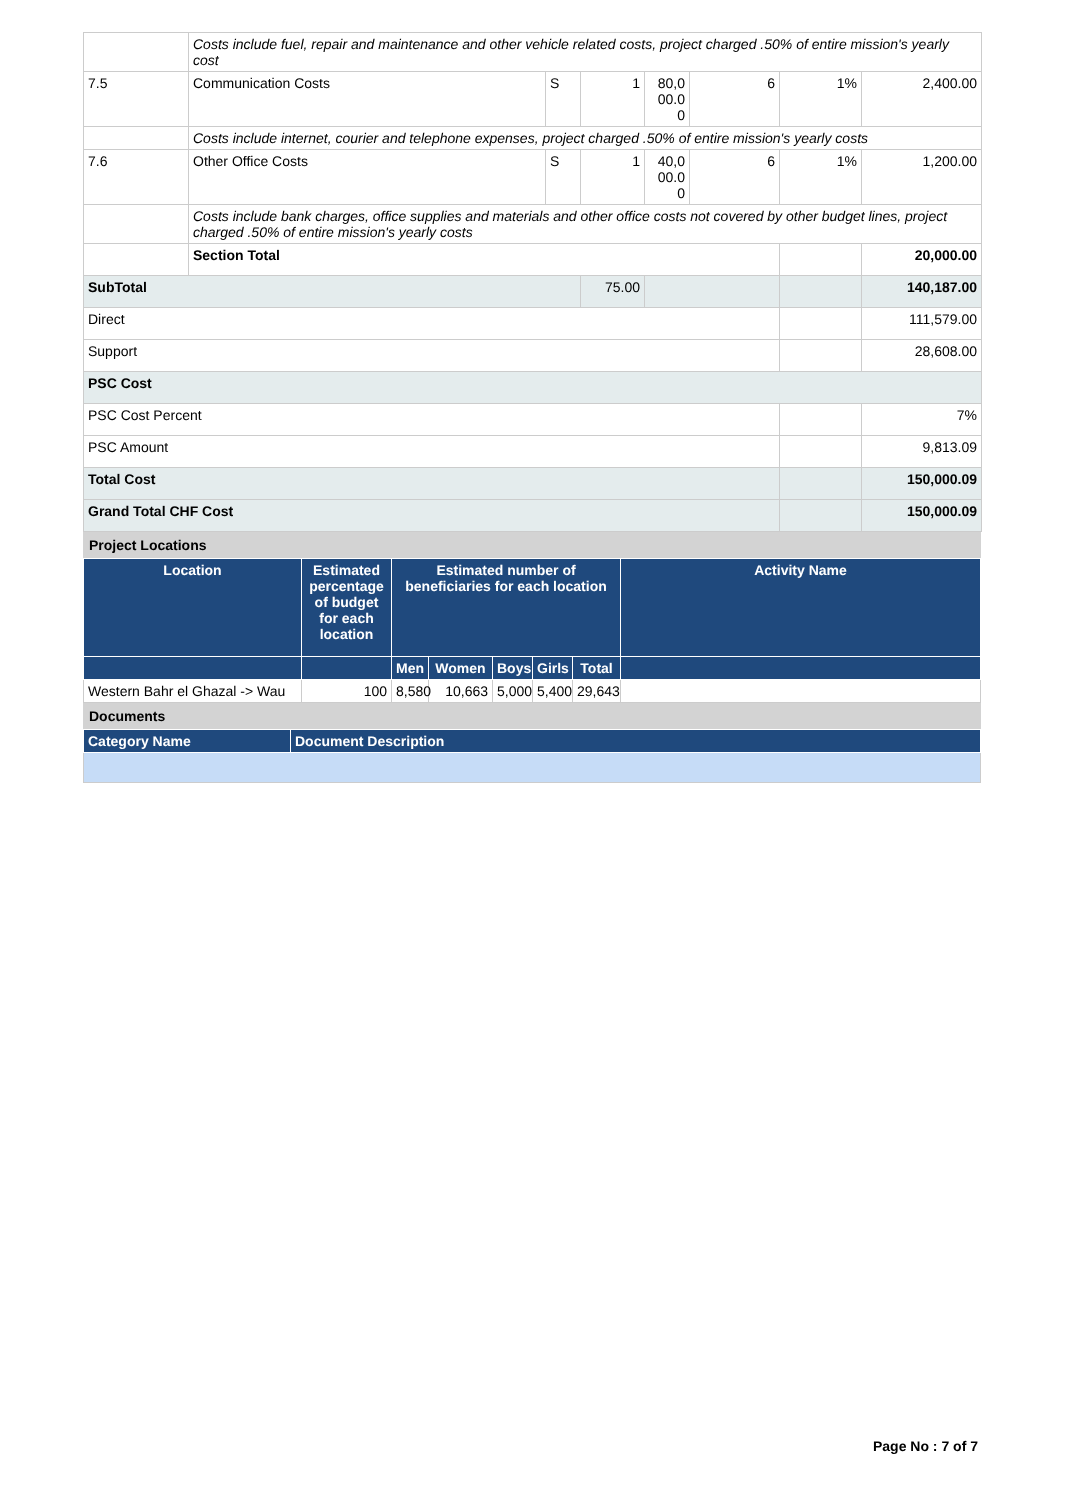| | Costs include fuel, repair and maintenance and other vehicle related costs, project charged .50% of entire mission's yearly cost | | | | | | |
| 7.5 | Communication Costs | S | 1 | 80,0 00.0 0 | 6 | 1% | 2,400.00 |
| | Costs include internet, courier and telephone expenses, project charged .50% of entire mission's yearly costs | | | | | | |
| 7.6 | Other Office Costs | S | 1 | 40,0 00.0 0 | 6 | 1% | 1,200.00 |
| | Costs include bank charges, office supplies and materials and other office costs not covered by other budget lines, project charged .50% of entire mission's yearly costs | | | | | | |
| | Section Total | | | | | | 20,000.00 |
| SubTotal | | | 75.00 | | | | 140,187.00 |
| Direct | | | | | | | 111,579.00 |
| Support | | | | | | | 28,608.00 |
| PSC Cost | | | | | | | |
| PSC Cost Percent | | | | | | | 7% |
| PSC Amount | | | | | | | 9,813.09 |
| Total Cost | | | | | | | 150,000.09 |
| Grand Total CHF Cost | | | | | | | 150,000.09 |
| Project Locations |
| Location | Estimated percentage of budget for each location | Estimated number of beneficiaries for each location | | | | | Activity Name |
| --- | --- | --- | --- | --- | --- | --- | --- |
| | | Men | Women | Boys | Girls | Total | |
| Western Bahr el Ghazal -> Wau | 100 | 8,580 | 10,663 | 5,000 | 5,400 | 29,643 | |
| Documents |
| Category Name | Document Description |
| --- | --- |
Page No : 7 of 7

▶ _REQUIRED WORK_:
Copy out whichever lines of the listing contain the word "Name".

▶ _WRITTEN SOLUTION_:
| Location | Estimated percentage of budget for each location | Estimated number of beneficiaries for each location | | | | | Activity Name |
| Category Name | Document Description |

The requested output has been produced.